Words: Shonquis Moreno
Photos: Jaeyu Lee
The heavily-lashed blue eyes of designer Chris Collicott’s condiment bottles flutter coyly in their molded faces as they tip over to pour and shake. His cake toppers can be mixed and matched: bride and groom, bride and bride, groom and groom. The New York-based British designer has also made bookends from male figures who appear to be holding them upright between them and who have the monumental, generic heroism of an Art Deco statue of Atlas, holding the heavens aloft. Collicott’s Queen Elizabeth doll and her favorite Corgie wave a hand and wag a tail when exposed to sunlight and because he considers chandeliers “grand and aloof”, he has shrunk them down to run on AAA batteries. Collicott’s sense of humor has assumed many forms for Kikkerland over the past dozen years, but his subject seems to be anything that takes itself –or is taken by others—too seriously.
The bag that changed it all...
Collicott’s creativity has a sunniness that requires no solar power and is sharpened by wit. No matter how diverse his products—one is Art Deco, the other recalls Russian Constructivism or the Milanese Memphis design movement; one’s a lamp, the other’s a menorah—their basic function is to induce amusement. It is an outlook shared by Kikkerland founder Jan van der Lande, who asked to produce Collicott’s Deco- like bookends after seeing them on the shelves of Kevin Brynan’s Mxyplyzyk shop almost 15 years ago.
It was a good deal: Collicott had been producing them himself at about the same cost as their shelf price today.
Solar Queen and Storage Calendar
Early years...
Born in Essex, outside London, Collicott had a habit of sneaking into his father’s carpentry workshop to play around with his tools and make things. At Norwich University, he studied graphics and typography, but instead of making typography, which he disliked, would “illustrate” it instead, crafting pop-up books to demonstrate the difference between typefaces. (In fact, his Talking Your Ear Off book is part of the permanent collections of both Yale University and the Smithsonian Institution Libraries). After some small badges he fashioned from hand-painted wood during art school were featured in British magazine Honey, he was commissioned by a Covent Garden shop for whom he made a bag with a Plexiglas bottom—fitted with a light fixture.
It was the lamp-bag that earned him the money to leave for America in 1982, where Collicott landed in Los Angeles. After school, his materials education had begun at London’s Shirtsleeves studio where he made props and models for TV, print ads and album covers and, in L.A., he continued to make models for commercials and music videos. In those days, model-makers weren’t making things on the computer. “That’s how I learned how to use different materials,” Collicott says: When they needed a four-foot-tall hamburger or a Crest toothpaste tube, they crafted them by hand.
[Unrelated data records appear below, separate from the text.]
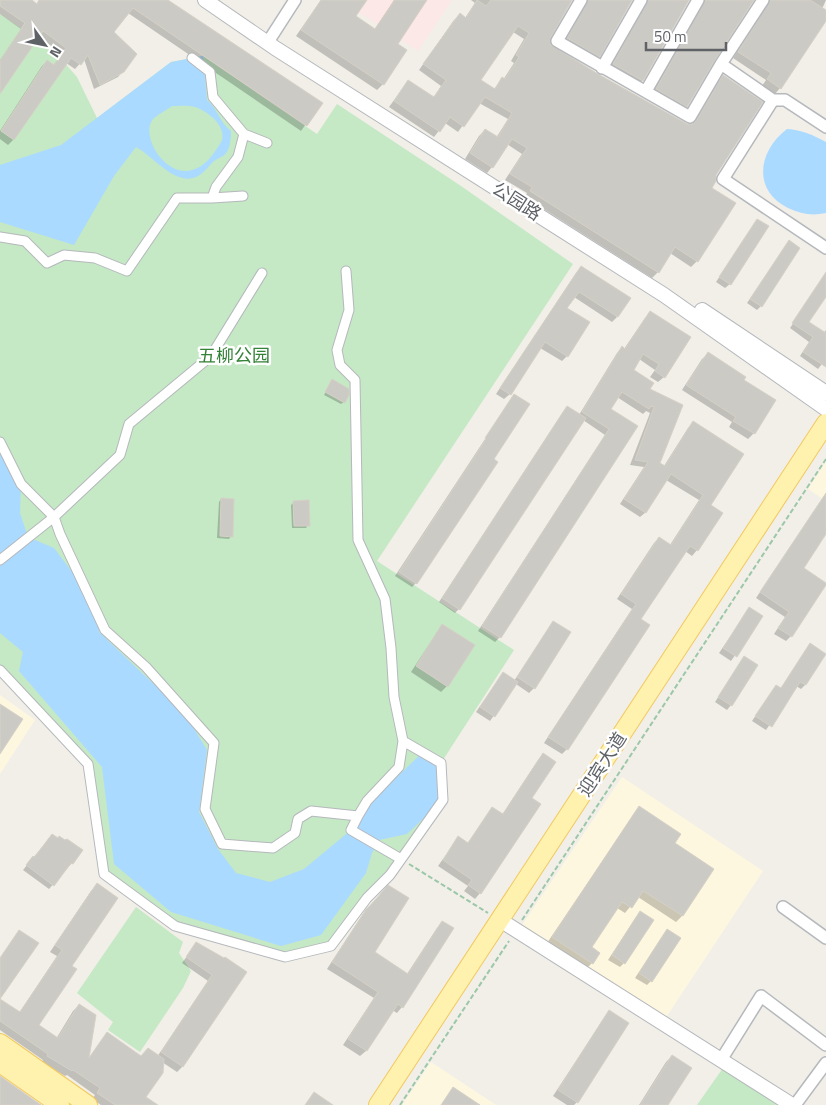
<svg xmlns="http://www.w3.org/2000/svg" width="826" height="1105" viewBox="0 0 826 1105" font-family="'Titillium Web','Noto Sans SC',sans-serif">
<rect width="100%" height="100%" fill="#f1efe8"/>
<path fill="#fef7e0" d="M826,461v40l-18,-12z
M0,695l35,25 -35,54z
M622,777l141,94 -98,148 -145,-91z
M431,1062l65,43h-94z"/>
<path fill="#fce8e6" d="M340,0h112l-34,51z"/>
<path fill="#c5e8c5" d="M0,14l55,38 22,25 20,41 74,-56 32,-6 114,78 20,-30 124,82 112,78 -196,297 137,89 -73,113 2,37 -112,146 -46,11 -110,-31 -71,-52 -16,-110 -88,-94z
M136,907l47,35 -4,11 12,18 -8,17 -43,64 -32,-22 5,-8 -36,-29z
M723,1068l58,37h-84z"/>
<path fill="#aadaff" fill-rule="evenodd" d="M203,56l4,44c10,8 13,23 24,31 0,7 -1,21 -8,25 -3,2 -7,3 -10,6 -5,5 -10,12 -17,15 -21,9 -43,-21 -60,-30l-22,29 -40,69 -74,-23v-57l61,-20 110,-83zM172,106c7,0 17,-1 23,1 12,4 31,18 27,33 -1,3 -4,7 -6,10 -35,54 -80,-11 -63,-31 5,-5 14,-9 19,-13z
M787,129c15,1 26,6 39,13v71c-14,3 -25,1 -38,-5 -36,-18 -30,-57 -1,-79z
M0,445l21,39 -1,29 8,24 26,11 44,58 1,26 86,82 22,36 -8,62 19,37 18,24 34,9 34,-13 47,-39 10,-19 60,-57 20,9 2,37 -36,34 -28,6 -7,13 -6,20 -45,62 -40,11 -110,-34 -57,-48 -12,-97 -83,-96 4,-19 -23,-19z"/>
<path fill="#0003" fill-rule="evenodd" d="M0,0h29l7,5 3,-5h127l155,103 -20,28 -173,-118 -16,20 11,38 -5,6 -24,12 -10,-30 -9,10 -9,-6 -53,77 -5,5 -8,-6v-8l42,-65 5,-5 6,5 9,-12 -24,-18 -38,55v-31l21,-31 -21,-15z
M321,0h44l-11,17 20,13 20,-30h32l-30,44 -13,40 -6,6 -81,-54z
M471,0h100l-23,42 4,6 134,77h7l25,-43 6,-6 -9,99 -5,13 -13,73 -6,6 -21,-14 -12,19 -6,6 -127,-81 2,-4 -22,-13 17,-26 -15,-10 -15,23 -5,6 -22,-14 14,-23 6,-6 11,8 12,-19 -29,-16 -21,29 -13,-9 -11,14 -45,-30 19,-26 25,17 8,-12 -22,-16 35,-50 6,-5 5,3 10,-15zM513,32l11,7 -13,22 3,2 -11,17 -1,-1 -8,10 -15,-9z
M580,0h51l-32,56 -6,6 -31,-18 20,-34v-7z
M640,0h48l-46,81 -6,5 -28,-16 34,-59v-8z
M697,0h56l-39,59 -28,47 -5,6 -30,-17 48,-84v-8z
M761,0h65l-4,9 4,3v6l-46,70 -5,6 -13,-8 4,-6 -33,-22 31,-47 1,-8z
M757,220l-27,64 -5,4 -9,-6z
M789,242l-28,64 -4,4 -10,-7z
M581,268l36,49 -5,5 -38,-25 -8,12 1,47 -5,5 -22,-13 -30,46 -6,5 -8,-5 80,-121z
M826,274v21l-18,27 16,11 2,-3v29l-8,10 -18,-13 9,-14 -19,-14z
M650,313l14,64 -6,5 -8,-5 5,-7 -16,-11 -7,11 16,20 34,15 -23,59 5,2 24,-38 5,-5 16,82 12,8 -24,37 -5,6 -7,-5 -46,68 10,7 -82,123 -5,5 -18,-11 88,-134 -15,-10 37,-56 5,-5 11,7 29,-45 -33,-20 -20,32 -6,5 -20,-13 24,-37 -14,-2 20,-52 -4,-2 -3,3 -26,-17 -8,12 27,17 -136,211 -5,5 -17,-11 127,-196 -22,-15 -124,189 -4,4 -16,-11 124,-190 4,-5 12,8 38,-62 5,-5 2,1 21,-31z
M708,354l34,26 32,20 -20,33 -6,6 -19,-12 3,-5 -50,-32 20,-31z
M330,384l14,18 -3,2 -17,-9z
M514,395l-98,188 -4,4 -17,-11z
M826,493v39l-24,36 23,16 -34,52 -5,5 -12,-7 11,-17 -29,-19z
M221,499l10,37 -2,3 -12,-1 2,-36z
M294,502l14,23 -2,3h-14l-1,-23z
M750,608l12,8 -31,45 -12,-8z
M553,622l16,11 -35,55 -5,5 -13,-9 -26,37 -14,-9 27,-39 11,8z
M443,626l4,60 -6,6 -30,-20 26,-40z
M825,654l-20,31 -4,4 -5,-3 -30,44 -14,-9 24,-35 4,3z
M744,658l-13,47 -4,5 -12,-8z
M543,755l-13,43 -50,95 -5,6 -11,-8 4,-5 -30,-20 20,-28 9,6 26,-35 9,6 36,-55z
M640,808l33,35 39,26 -30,47 -6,6 -38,-25 -13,16 -8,-5 -27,40 2,15 -6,6 -39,-26 87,-129z
M52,835l20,28 -23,26 -26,-19z
M97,885l-26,81 -34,60 19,13 17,-28 6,-6 9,54 19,-25 34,23h16l51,-76 -26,-18 14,-19 50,28 -64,95 -5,5 -15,-10 -18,35 12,8h-55l-9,-6 3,-4 -28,-20 -2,1 -23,-14 1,-2 -43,-30v-30l19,13 38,-57 -7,-4 41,-61z
M389,887l-16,66 34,21 30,-46 5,-6 -40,85 -5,6 -5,-3 -26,41 -6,5 -17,-11 31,-47 -47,-29 39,-60z
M636,917l-12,46 -4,4 -12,-7z
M663,935l-12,46 -4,4 -12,-7z
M610,1012l-33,90 -3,3h-7l-14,-9 51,-78z
M672,1056l-5,49h-28l27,-43z"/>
<path fill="#cccac5" stroke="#d6d1c6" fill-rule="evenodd" d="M0,0h32l5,4 2,-4h129l155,103 -16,23 -174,-118 -19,24 23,22 -13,18 -24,13 -12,-30 -7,10 -10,-7 -57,82 -13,-9 46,-71 7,5 12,-17 -23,-17 -43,63v-33l25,-38 -25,-17z
M321,0h46l-11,16 19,13 20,-29h32l-29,44 9,6 -23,35 -83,-55z
M477,0l9,6 5,-6h81l-21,37v8l47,29 89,50h6l3,-3 27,-46 40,27 -47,73v6l-4,7 24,15 -38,59 -23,-15 -16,26 -129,-82 2,-4 -22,-13 17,-26 -15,-9 -19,29 -23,-15 15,-24 13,8 14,-24 -27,-16 -21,30 -14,-10 -10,15 -46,-31 14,-21 26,17 12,-17 -23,-16 37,-51 6,5zM518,26l11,7 -13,22 3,2 -14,22 -3,-2 -7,12 -14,-9z
M588,0h44l-32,57 -33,-19z
M648,0h41l-46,81 -30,-17z
M705,0h49l-39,60 -28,47 -31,-18z
M770,0h40l16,10v11l-45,68 -14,-10 4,-6 -33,-21z
M757,219l12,7 -38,59 -12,-8z
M789,240l11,8 -38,59 -12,-8z
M581,266l50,32 -13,19 -39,-25 -12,16 23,14 -22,35 -23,-15 -34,53 -11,-7z
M826,272v25l-17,25 17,11v34l-23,-15 10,-15 -21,-14z
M650,311l41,26 -26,41 -10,-7 4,-7 -16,-10 -9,16 20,13 -4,6 33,16 -23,58 5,3 28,-45 51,33 -33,51 12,8 -25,38 -8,-5 -49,73 9,6 -82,125 -20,-13 88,-133 -15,-10 38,-57 12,8 32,-50 -32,-21 -25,39 -22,-14 24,-37 -13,-2 19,-53 -3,-1 -2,3 -27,-17 -11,17 27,17 -137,212 -19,-12 127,-197 -27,-17 40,-66 3,3z
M708,352l38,25 -2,3 32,20 -21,34 -22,-13 3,-4 -50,-32z
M332,379l17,10v6l-4,8 -20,-11z
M514,394l16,10 -36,55 4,3 -81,122 -18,-12 87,-133 -1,-1z
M567,406l19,12 -126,192 -18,-12z
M826,493v41l-22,34 22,15v2l-34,52 -14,-9 11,-16 -29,-20z
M221,498l13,1 -1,38 -13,-1z
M309,500l1,26h-16l-1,-25z
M749,607l14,9 -26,41 -14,-9z
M553,621l18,11 -36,57 -18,-12z
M442,624l33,21 -27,42 -32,-21z
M810,643l16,11 -20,31 -6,-3 -28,45 -17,-11 21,-31 5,3z
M744,656l14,9 -26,41 -14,-9z
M503,672l15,10 -23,35 -15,-10z
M0,704l23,15 -23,35z
M543,753l13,9 -24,36 9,6 -60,90 -13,-9 4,-5 -29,-20 15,-24 10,7 24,-36 11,7z
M639,806l42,28 -6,9 39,26 -31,47 -40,-25 -11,17 -10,-6 -30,45 8,6 -7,11 -41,-27z
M52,834l6,4 1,-2 6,4 2,-1 16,11 -10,14 -2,-1 -17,23 -28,-21 7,-9 1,2z
M97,883l21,15 -46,68 5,3 -38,56 19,13 21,-34 17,11 -7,43 18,-26 34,24 7,-8 16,11 -1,14 -17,24 12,8h-43l-18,-12 3,-5 -27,-18 -1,1 -25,-15 1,-2 -48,-33v-63l19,-28 20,13 -39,56 20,13 42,-62 -7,-5z
M388,885l21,13 -34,54 33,22 34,-53 12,7 -51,80 -5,-4 -31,47 -19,-12 30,-47 -46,-30 32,-49z
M640,911l14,9 -29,44 -13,-9z
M667,929l14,9 -29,44 -13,-9z
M196,942l28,16 1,-1 22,15 -64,95 -22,-15 51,-77 -26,-18z
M609,1010l20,13 -51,80 -20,-13z
M672,1055l20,13 -24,37h-28z
M0,1076l41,29h-41z
M453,1087l27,18h-39z
M314,1092l19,13h-28z"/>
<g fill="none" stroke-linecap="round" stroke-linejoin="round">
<defs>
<path id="pedestrian" d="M192,58l18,14 3,25 31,37
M243,196l-31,2 4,-11 22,-30 6,-23 23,9
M0,237l25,4 22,22 17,-8 31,3 32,13 50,-73h35
M0,442l21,42 33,33 66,-62 9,-31 82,-68 51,-83
M0,560l54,-43 6,17 45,96 41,37 68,76 -9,66 17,35 51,4 22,-15 3,-14 13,-8 47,5 -7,14 50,29
M0,670l88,94 16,110 71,52 110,31 46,-11 36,-48 23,-23 53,-75 -2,-37 -38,-22 -9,-44 -3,-49 -6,-49 -27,-59 -3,-160 -15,-15 -3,-15 12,-40 -3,-39
M358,816l9,-15 32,-34 4,-26"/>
<path id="minor" d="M581,0l-24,41 133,76 31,-53
M763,0l-42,64 52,36 -50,79 103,69
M268,42l27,-42
M602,68l39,-68
M646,91l52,-91
M773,100h12l41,27
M783,907l43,31
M721,1060l40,-64 65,49
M795,1105l31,-42"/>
<path id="tertiary" d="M205,0l70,48 389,247 162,114
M702,310l124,83
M500,920l292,185"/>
<path id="primary" d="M0,1043l88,62
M0,1063l60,42
M378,1105l448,-682"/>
</defs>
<use href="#pedestrian" stroke="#b5b8bc" stroke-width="11"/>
<use href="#minor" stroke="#b5b8bc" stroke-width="14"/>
<use href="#tertiary" stroke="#b5b8bc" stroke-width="16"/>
<use href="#primary" stroke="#f2c960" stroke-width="20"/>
<path stroke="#9cc7a9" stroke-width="2" stroke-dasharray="5 2.5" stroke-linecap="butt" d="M409,864l79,49
M522,920l304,-461
M400,1105l109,-164"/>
<use href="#pedestrian" stroke="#fff" stroke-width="9"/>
<use href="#minor" stroke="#fff" stroke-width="11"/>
<use href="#tertiary" stroke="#fff" stroke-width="14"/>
<use href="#primary" stroke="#fff2af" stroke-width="18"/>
</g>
<g text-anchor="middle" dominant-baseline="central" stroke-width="5" stroke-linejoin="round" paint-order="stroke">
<g font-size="18" fill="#5f6368" stroke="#fff">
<text transform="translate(517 201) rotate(33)">公园路</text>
<text transform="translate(602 764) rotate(-57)">迎宾大道</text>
</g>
<g font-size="18" fill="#348238" stroke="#fff">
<text x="234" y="355">五柳公园</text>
</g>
</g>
<g transform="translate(45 45) rotate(123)" stroke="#ffffff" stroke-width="4" paint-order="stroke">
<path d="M0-4L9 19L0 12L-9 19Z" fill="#5f6368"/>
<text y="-8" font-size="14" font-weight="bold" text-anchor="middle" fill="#5f6368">N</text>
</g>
<path d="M646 42v8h80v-8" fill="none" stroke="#5f6368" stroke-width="2.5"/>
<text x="654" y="42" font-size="15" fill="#5f6368" stroke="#ffffff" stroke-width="4" paint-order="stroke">50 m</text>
</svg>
Today, there are many high-tech ways to create an image or a form, including 3D scanning, but Collicott is hands-on, not just drawing but sculpting wood, Plexi or Bondo, a car body filler that sets fast and can be sanded down. “I haven’t been trained as a designer,” he says, “so I don’t really know what you’re not supposed to do.” So he combines materials that no one told him he shouldn’t combine, fashioning a concrete-and-glass lamp and attaching wrenches, like legs, to a bowl to form a centerpiece. He favors disposable materials (he once made a recyclable chair from cardboard tubes and cast joints), and materials that will render each piece slightly different, like vases that are a hybrid of cement and wood, highly tactile and unique.
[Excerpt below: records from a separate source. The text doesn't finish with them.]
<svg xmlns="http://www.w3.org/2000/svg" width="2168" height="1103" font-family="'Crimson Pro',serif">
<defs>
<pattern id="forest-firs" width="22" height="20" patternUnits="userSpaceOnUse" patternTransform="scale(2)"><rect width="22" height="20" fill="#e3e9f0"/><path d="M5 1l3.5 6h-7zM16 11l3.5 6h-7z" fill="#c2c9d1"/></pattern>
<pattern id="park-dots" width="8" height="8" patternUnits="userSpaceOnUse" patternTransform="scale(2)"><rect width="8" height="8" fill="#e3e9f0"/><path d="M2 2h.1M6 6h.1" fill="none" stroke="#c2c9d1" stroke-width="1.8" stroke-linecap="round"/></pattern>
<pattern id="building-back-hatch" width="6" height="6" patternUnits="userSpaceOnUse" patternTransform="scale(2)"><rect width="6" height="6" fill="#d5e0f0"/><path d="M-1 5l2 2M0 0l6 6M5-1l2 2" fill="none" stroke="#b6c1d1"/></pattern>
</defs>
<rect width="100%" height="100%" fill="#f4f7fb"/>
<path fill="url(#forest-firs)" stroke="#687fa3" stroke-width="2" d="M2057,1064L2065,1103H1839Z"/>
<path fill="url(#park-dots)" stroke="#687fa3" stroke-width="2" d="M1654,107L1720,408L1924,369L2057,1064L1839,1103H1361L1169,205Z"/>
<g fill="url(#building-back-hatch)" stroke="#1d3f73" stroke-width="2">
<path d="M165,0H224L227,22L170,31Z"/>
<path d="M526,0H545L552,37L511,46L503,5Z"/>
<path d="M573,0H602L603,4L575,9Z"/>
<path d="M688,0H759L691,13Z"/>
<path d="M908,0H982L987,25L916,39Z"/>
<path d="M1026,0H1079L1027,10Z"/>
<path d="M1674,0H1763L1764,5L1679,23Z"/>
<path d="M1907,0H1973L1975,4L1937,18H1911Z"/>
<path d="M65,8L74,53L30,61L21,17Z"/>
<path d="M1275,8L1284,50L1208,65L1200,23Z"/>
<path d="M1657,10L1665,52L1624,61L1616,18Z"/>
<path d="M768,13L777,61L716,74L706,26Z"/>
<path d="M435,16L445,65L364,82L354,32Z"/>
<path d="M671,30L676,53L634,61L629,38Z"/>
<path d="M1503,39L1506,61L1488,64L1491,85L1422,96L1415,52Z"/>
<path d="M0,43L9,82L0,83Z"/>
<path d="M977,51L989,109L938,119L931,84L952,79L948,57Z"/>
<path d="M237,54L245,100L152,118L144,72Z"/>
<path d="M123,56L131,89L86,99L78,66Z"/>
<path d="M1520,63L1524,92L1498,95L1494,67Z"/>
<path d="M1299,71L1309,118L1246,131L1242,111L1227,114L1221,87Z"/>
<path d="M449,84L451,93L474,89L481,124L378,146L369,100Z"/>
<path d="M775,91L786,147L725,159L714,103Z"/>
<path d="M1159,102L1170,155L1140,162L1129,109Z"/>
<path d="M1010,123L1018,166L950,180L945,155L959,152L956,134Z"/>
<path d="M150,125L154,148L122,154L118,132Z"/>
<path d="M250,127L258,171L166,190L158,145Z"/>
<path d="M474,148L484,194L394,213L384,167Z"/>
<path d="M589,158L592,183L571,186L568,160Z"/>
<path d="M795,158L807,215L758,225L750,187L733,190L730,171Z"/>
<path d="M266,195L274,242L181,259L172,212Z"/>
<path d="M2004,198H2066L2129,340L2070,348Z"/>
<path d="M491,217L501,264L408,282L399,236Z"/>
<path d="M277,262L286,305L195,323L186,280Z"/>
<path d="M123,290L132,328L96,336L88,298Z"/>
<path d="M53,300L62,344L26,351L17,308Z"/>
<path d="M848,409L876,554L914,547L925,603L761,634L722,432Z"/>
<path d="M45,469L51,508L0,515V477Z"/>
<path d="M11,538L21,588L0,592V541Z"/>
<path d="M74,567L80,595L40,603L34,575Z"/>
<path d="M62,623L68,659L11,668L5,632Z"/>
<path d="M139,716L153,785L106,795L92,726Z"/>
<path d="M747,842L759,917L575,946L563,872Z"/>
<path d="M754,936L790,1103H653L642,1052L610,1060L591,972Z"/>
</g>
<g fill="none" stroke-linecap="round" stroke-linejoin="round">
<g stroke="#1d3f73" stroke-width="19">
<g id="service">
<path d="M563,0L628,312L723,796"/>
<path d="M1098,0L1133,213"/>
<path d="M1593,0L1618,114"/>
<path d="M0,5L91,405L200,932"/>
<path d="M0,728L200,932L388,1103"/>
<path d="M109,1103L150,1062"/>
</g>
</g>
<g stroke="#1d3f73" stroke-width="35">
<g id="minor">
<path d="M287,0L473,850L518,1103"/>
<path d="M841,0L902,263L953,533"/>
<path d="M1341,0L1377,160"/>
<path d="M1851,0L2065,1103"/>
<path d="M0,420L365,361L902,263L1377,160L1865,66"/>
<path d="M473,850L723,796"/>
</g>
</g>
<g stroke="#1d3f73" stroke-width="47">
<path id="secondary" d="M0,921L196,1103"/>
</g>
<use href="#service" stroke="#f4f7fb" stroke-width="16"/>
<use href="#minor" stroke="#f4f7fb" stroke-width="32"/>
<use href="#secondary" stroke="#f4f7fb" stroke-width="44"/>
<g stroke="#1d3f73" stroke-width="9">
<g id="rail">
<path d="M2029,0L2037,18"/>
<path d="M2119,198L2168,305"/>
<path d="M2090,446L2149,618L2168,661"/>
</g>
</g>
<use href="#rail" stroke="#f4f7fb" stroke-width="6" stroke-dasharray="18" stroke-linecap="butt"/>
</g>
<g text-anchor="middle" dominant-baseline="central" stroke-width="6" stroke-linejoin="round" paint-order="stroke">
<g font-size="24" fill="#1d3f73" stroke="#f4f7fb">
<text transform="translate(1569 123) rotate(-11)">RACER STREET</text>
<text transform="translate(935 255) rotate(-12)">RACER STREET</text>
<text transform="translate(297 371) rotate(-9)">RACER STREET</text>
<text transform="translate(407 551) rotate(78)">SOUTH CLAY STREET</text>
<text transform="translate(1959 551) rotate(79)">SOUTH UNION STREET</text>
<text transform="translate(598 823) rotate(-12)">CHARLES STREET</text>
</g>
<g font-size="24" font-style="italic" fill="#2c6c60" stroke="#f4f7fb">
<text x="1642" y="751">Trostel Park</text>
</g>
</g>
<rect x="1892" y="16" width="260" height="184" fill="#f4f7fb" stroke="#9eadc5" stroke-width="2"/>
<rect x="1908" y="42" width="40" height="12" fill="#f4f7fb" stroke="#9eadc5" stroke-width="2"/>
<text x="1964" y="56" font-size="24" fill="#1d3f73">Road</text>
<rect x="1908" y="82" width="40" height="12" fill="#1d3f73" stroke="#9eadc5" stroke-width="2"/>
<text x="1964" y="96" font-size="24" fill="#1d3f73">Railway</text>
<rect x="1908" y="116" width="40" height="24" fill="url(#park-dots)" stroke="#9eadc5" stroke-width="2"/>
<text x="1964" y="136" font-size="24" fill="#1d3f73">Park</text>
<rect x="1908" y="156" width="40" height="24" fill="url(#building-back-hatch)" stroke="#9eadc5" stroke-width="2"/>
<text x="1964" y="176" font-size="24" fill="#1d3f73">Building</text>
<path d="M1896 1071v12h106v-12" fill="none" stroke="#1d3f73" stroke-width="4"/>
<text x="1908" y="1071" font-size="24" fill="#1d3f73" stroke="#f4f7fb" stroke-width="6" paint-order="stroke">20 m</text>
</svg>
“When I make a model, I take away anything extraneous and simplify it.
Don't tip the Waiter and Pushing Men Bookends
Furniture, pop-up books and papercraft, web graphics, Collicott has even designed five New York City spas and is a painter. He uses the medium, however, as a way to work out dimension, depth and proportion. “Because I strive to make something look very real, painting helps me create in 3D,” he says. “When I make a model, I take away anything extraneous and simplify it. Like the bookends: They were all about force and tension, so I thought, how can I express that with some small gesture, just a curve of the leg or a crease in the pants?”
When Collicott moved to New York in 1999, he took a mere month to pull up roots. Since then he has traveled lightly through life in other ways too, moving among disciplines and media, between art and design: “It’s about not wanting responsibility. Everybody has their own idea of success. Mine was to get through life without having a fulltime job and to make things,” Collicott explains. “Making things is the only thing I ever wanted to do. And everything else is like icing on the cake.”